═════ EXTRACTED ENTRIES

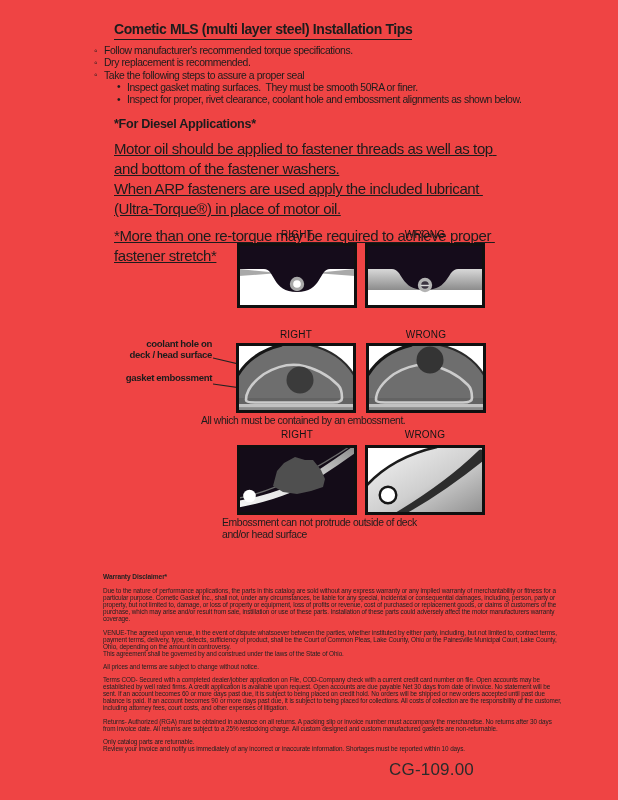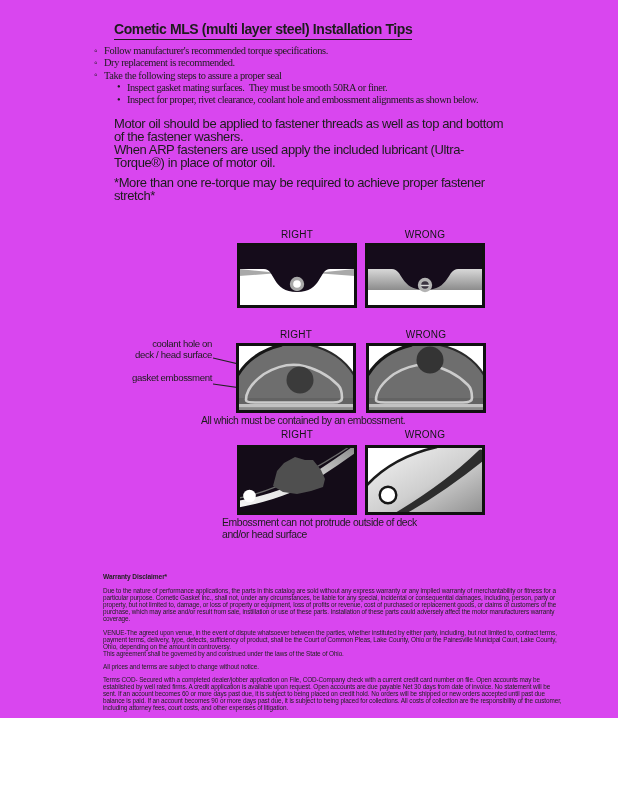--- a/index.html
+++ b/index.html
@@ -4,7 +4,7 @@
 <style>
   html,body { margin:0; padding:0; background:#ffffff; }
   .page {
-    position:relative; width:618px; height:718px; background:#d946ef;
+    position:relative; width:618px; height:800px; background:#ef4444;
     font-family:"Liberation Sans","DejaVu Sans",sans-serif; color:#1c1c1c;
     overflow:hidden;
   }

══════════

WHAT TO DO: Through the last line of the entries above, beginning at the line containing "width:618px; height:800px; background:#ef4444;", transcribe each line exactly, both ends included and nothing more.

RESULT OF THE EXERCISE:
+    position:relative; width:618px; height:800px; background:#ef4444;
     font-family:"Liberation Sans","DejaVu Sans",sans-serif; color:#1c1c1c;
     overflow:hidden;
   }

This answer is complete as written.